Era para ser uma noite de festa, dança, alegria. Acabou em uma tragédia em que 242 pessoas foram assassinadas. O incêndio na boate Kiss, na madrugada de 27 de janeiro de 2013, ainda deixou mais de 600 feridos – centenas de vítimas de uma mistura de crime, ganância e desleixo envolvendo desde músicos e proprietários da casa noturna até membros do Ministério Público e da prefeitura de Santa Maria, no Rio Grande do Sul.
Esse chocante massacre, que não foi acidente, e a luta de sobreviventes e familiares dos mortos por justiça foram retratados no livro Todo dia a mesma noite, de Daniela Arbex, e agora na minissérie homônima da Netflix, que dramatiza esta que é uma entre tantas vergonhas brasileiras, já que, passada uma década, o que reina é a impunidade.
A versão televisiva, criada por Gustavo Lipsztein, divide em cinco episódios uma narrativa que se estende por anos. É impossível não se emocionar muitas vezes com a dor de quem perdeu um ente querido – no meu caso, que sempre morei no Rio Grande do Sul e, em especial, em Santa Maria durante três anos, particularmente me sinto comovido quem toda a tragédia e o desenrolar da história.
São tantos absurdos, como o Ministério Público processar pais das vítimas que não ficam inertes frente à impunidade crescente. Dos 28 nomes inicialmente apontados por ter ligação com o crime, restam, ainda sem julgamento, apenas quatro. Os demais, que são membros do poder público, foram livrados de qualquer culpa, mesmo que sejam óbvias as muitas perversões ocorridas antes que tantas vidas fossem ceifadas.
A minissérie, que é produzida pela Morena Filmes, tem o coração no lugar certo para contar essa história. A direção de fotografia é ótima. O texto, todavia, é superficial e, em alguns momentos, risível.
Num universo de milhares de mortos, sobreviventes e familiares, óbvio que a atração precisa focar em poucos personagens. Mesmo assim, limitando o escopo em personagens fictícios que representam um todo maior, é impressionante como consegue ser rasa em suas narrativas. Todos os capítulos têm cerca de 40 minutos, são bem rápidos. O que custava dar alguns minutos a mais antes do incêndio para criarmos alguma conexão com os protagonistas?
Não temos profundidade antes e nem depois. Um bom exemplo é a Grazi (Paola Antonini), que teve uma perna amputada em decorrência do incêndio, além das queimaduras. A personagem não tem desenvolvimento algum. Zero.

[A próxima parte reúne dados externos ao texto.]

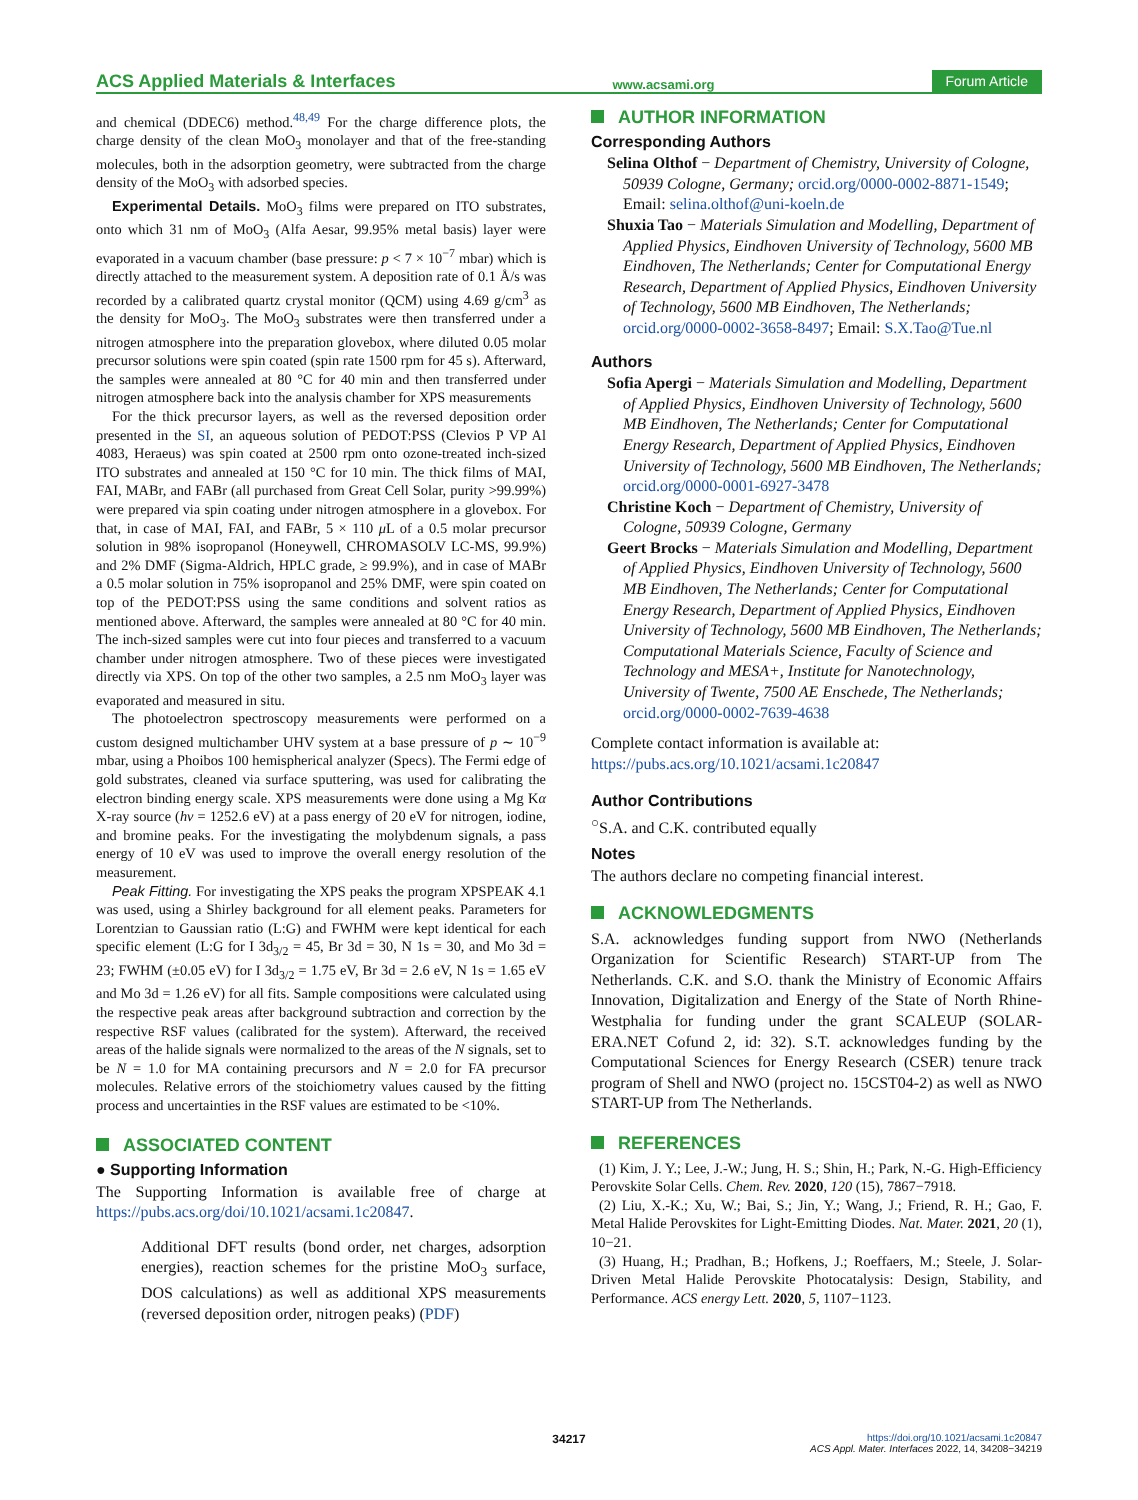ACS Applied Materials & Interfaces www.acsami.org Forum Article
and chemical (DDEC6) method.<sup>48,49</sup> For the charge difference plots, the charge density of the clean MoO<sub>3</sub> monolayer and that of the free-standing molecules, both in the adsorption geometry, were subtracted from the charge density of the MoO<sub>3</sub> with adsorbed species.
Experimental Details. MoO<sub>3</sub> films were prepared on ITO substrates, onto which 31 nm of MoO<sub>3</sub> (Alfa Aesar, 99.95% metal basis) layer were evaporated in a vacuum chamber (base pressure: p < 7 × 10<sup>−7</sup> mbar) which is directly attached to the measurement system. A deposition rate of 0.1 Å/s was recorded by a calibrated quartz crystal monitor (QCM) using 4.69 g/cm<sup>3</sup> as the density for MoO<sub>3</sub>. The MoO<sub>3</sub> substrates were then transferred under a nitrogen atmosphere into the preparation glovebox, where diluted 0.05 molar precursor solutions were spin coated (spin rate 1500 rpm for 45 s). Afterward, the samples were annealed at 80 °C for 40 min and then transferred under nitrogen atmosphere back into the analysis chamber for XPS measurements
For the thick precursor layers, as well as the reversed deposition order presented in the SI, an aqueous solution of PEDOT:PSS (Clevios P VP Al 4083, Heraeus) was spin coated at 2500 rpm onto ozone-treated inch-sized ITO substrates and annealed at 150 °C for 10 min. The thick films of MAI, FAI, MABr, and FABr (all purchased from Great Cell Solar, purity >99.99%) were prepared via spin coating under nitrogen atmosphere in a glovebox. For that, in case of MAI, FAI, and FABr, 5 × 110 μ L of a 0.5 molar precursor solution in 98% isopropanol (Honeywell, CHROMASOLV LC-MS, 99.9%) and 2% DMF (Sigma-Aldrich, HPLC grade, ≥ 99.9%), and in case of MABr a 0.5 molar solution in 75% isopropanol and 25% DMF, were spin coated on top of the PEDOT:PSS using the same conditions and solvent ratios as mentioned above. Afterward, the samples were annealed at 80 °C for 40 min. The inch-sized samples were cut into four pieces and transferred to a vacuum chamber under nitrogen atmosphere. Two of these pieces were investigated directly via XPS. On top of the other two samples, a 2.5 nm MoO<sub>3</sub> layer was evaporated and measured in situ.
The photoelectron spectroscopy measurements were performed on a custom designed multichamber UHV system at a base pressure of p ∼ 10<sup>−9</sup> mbar, using a Phoibos 100 hemispherical analyzer (Specs). The Fermi edge of gold substrates, cleaned via surface sputtering, was used for calibrating the electron binding energy scale. XPS measurements were done using a Mg Kα X-ray source (hν = 1252.6 eV) at a pass energy of 20 eV for nitrogen, iodine, and bromine peaks. For the investigating the molybdenum signals, a pass energy of 10 eV was used to improve the overall energy resolution of the measurement.
Peak Fitting. For investigating the XPS peaks the program XPSPEAK 4.1 was used, using a Shirley background for all element peaks. Parameters for Lorentzian to Gaussian ratio (L:G) and FWHM were kept identical for each specific element (L:G for I 3d<sub>3/2</sub> = 45, Br 3d = 30, N 1s = 30, and Mo 3d = 23; FWHM (±0.05 eV) for I 3d<sub>3/2</sub> = 1.75 eV, Br 3d = 2.6 eV, N 1s = 1.65 eV and Mo 3d = 1.26 eV) for all fits. Sample compositions were calculated using the respective peak areas after background subtraction and correction by the respective RSF values (calibrated for the system). Afterward, the received areas of the halide signals were normalized to the areas of the N signals, set to be N = 1.0 for MA containing precursors and N = 2.0 for FA precursor molecules. Relative errors of the stoichiometry values caused by the fitting process and uncertainties in the RSF values are estimated to be <10%.
ASSOCIATED CONTENT
● Supporting Information
The Supporting Information is available free of charge at https://pubs.acs.org/doi/10.1021/acsami.1c20847.
Additional DFT results (bond order, net charges, adsorption energies), reaction schemes for the pristine MoO<sub>3</sub> surface, DOS calculations) as well as additional XPS measurements (reversed deposition order, nitrogen peaks) (PDF)
AUTHOR INFORMATION
Corresponding Authors
Selina Olthof − Department of Chemistry, University of Cologne, 50939 Cologne, Germany; orcid.org/0000-0002-8871-1549; Email: selina.olthof@uni-koeln.de
Shuxia Tao − Materials Simulation and Modelling, Department of Applied Physics, Eindhoven University of Technology, 5600 MB Eindhoven, The Netherlands; Center for Computational Energy Research, Department of Applied Physics, Eindhoven University of Technology, 5600 MB Eindhoven, The Netherlands; orcid.org/0000-0002-3658-8497; Email: S.X.Tao@Tue.nl
Authors
Sofia Apergi − Materials Simulation and Modelling, Department of Applied Physics, Eindhoven University of Technology, 5600 MB Eindhoven, The Netherlands; Center for Computational Energy Research, Department of Applied Physics, Eindhoven University of Technology, 5600 MB Eindhoven, The Netherlands; orcid.org/0000-0001-6927-3478
Christine Koch − Department of Chemistry, University of Cologne, 50939 Cologne, Germany
Geert Brocks − Materials Simulation and Modelling, Department of Applied Physics, Eindhoven University of Technology, 5600 MB Eindhoven, The Netherlands; Center for Computational Energy Research, Department of Applied Physics, Eindhoven University of Technology, 5600 MB Eindhoven, The Netherlands; Computational Materials Science, Faculty of Science and Technology and MESA+, Institute for Nanotechnology, University of Twente, 7500 AE Enschede, The Netherlands; orcid.org/0000-0002-7639-4638
Complete contact information is available at:
https://pubs.acs.org/10.1021/acsami.1c20847
Author Contributions
<sup>○</sup>S.A. and C.K. contributed equally
Notes
The authors declare no competing financial interest.
ACKNOWLEDGMENTS
S.A. acknowledges funding support from NWO (Netherlands Organization for Scientific Research) START-UP from The Netherlands. C.K. and S.O. thank the Ministry of Economic Affairs Innovation, Digitalization and Energy of the State of North Rhine-Westphalia for funding under the grant SCALEUP (SOLAR-ERA.NET Cofund 2, id: 32). S.T. acknowledges funding by the Computational Sciences for Energy Research (CSER) tenure track program of Shell and NWO (project no. 15CST04-2) as well as NWO START-UP from The Netherlands.
REFERENCES
(1) Kim, J. Y.; Lee, J.-W.; Jung, H. S.; Shin, H.; Park, N.-G. High-Efficiency Perovskite Solar Cells. Chem. Rev. 2020, 120 (15), 7867−7918.
(2) Liu, X.-K.; Xu, W.; Bai, S.; Jin, Y.; Wang, J.; Friend, R. H.; Gao, F. Metal Halide Perovskites for Light-Emitting Diodes. Nat. Mater. 2021, 20 (1), 10−21.
(3) Huang, H.; Pradhan, B.; Hofkens, J.; Roeffaers, M.; Steele, J. Solar-Driven Metal Halide Perovskite Photocatalysis: Design, Stability, and Performance. ACS energy Lett. 2020, 5, 1107−1123.
34217 https://doi.org/10.1021/acsami.1c20847
ACS Appl. Mater. Interfaces 2022, 14, 34208−34219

Como se não bastasse a superficialidade, algumas atuações deixam a desejar. Chega a ser irritante tantos sotaques forçados e uma explosão de “bah” e “barbaridade” o tempo todo, como se tivéssemos diante do clichê perfeito do gaúcho.
E essa corrida contra o tempo para contar tudo é piorada por uma trilha musical poucas vezes correta. Na maior parte do tempo, transita entre o desnecessário e o horrível. Faz piorar transições de cenas com climas muito distintos.
Uma lástima tudo isso. Todo dia a mesma noite só se salva por causa da força da história real. Todo e qualquer erro acaba sendo remediado pela força de pais na sua incansável luta por justiça. Que eles consigam. Que tal crime não se repita.